Going to Jool would be 3, because I use a Mothership + Lander combo, which is launched into orbit (empty) by my 50t payload rocket SSTO.

Additionally, I might count your refueling craft as a stage.

It doesn't really give you a staging benefit (ie reducing the mass you need to move around), as the wet/dry ratio is basically the same as if you just launched a single heavy payload. I don't bother with the refueling, so I have heavy SSTOs carrying >100 tons to orbit.. though sometimes for large but light payloads, I still need to use my large SSTO spaceplanes to lift cargos that are only ~25 tons (obviously, I drain a lot of fuel before launching, so that the mission goes faster due to higher TWR)

Most of my designs could be 3 stage:

1) SSTO

2) transfer lander to destination

3) lander, which also has some parachutes for landing on Kerbin.

But I like to set up fuel depots at target locations, and leave reusable landers, so the number goes up to 5 (detaching fuel tanks at destination, and then an additional detachment or rendevous at Kerbin).

So, how do you score THAT?

I might count each part you send up as a stage... but I think its better to only count "decoupling" events (undocking counts) followed by moving the craft

"Sometimes that means I can end up with a mission that effectively uses 0 (yes, ZERO) stages, because they can use the stuff that previous or ongoing missions left behind"

───

CHECK YOUR UNDERSTANDING =>
a) List the three stages that the forum post on counting stages says most of the writer's designs could have.
b) Write a few more sentences that go on with the forum post on counting stages, starting after its final quoted line.
The material that comes after the forum post on counting stages has no connection to it.

STORED DATA =>
───

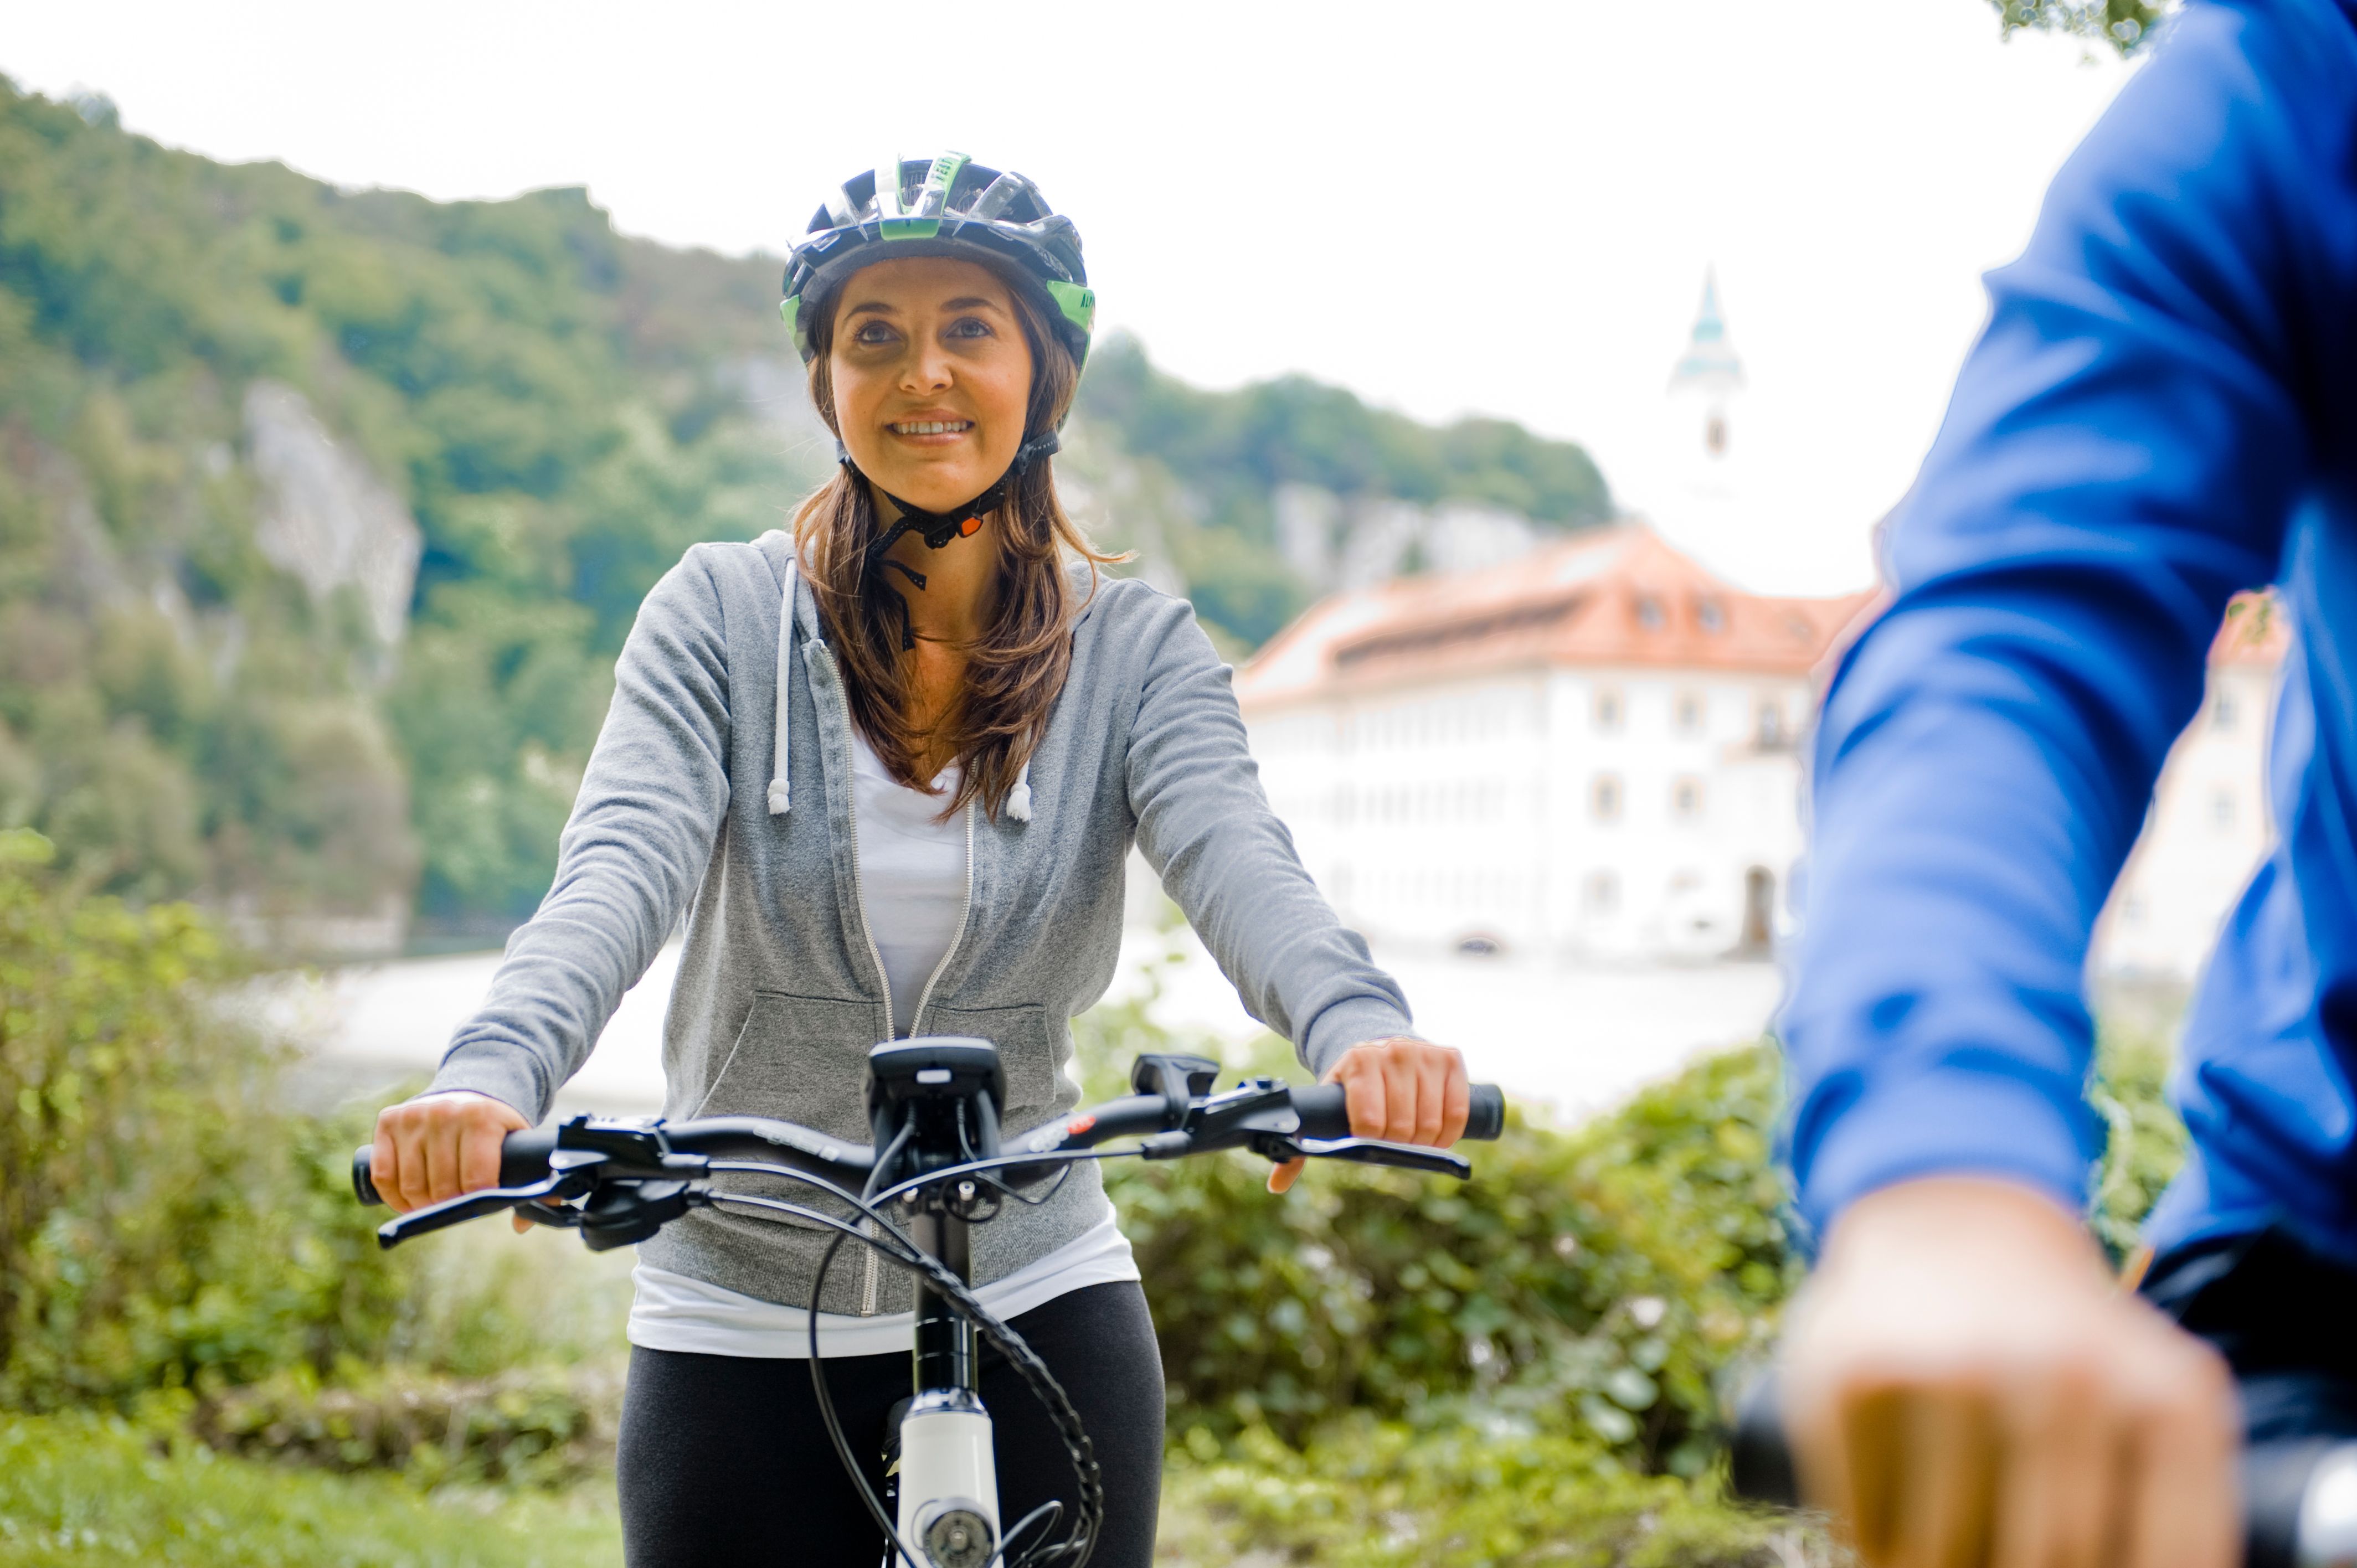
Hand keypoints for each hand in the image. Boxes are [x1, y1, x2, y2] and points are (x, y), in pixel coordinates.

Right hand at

───

ANSWERS TO THE PROBLEMS =>
a)
1. SSTO
2. Transfer lander to destination
3. Lander, which also has some parachutes for landing on Kerbin

b)
Just because it was already there, doesn't mean its not effectively a stage.

"So I'll have science probes hitching rides on tankers headed to Duna to refuel the transfer stage of a manned mission, and maybe even have that same tanker tow a satellite out there on the same trip."

well, then each probe you detach is a stage, the transfer stage is obviously a stage, and since this refueling is part of the manned mission, the two missions staging events should be considered additively.

Sending two separate tanks is basically the same as sending 2 joined tanks, and separating one of them off when empty.

In the case of sending 2 and docking, you dock, its 1 ship, and then you transfer fuel and cast off the refueling "stage"

"I guess it basically ends up being launcher + payload, except for a set number of payloads that are actually transfer stages for other payloads.

And most of my launchers are in the 3-5 stage range, excluding payload."

3-5 stages for the launcher + 1 for the payload decouple + 1 for each tug you use and +1 for each refueling craft you send.

I wouldn't call it effectively zero stages at all.

Count how many times you shed mass before expending some dV, and call that a stage.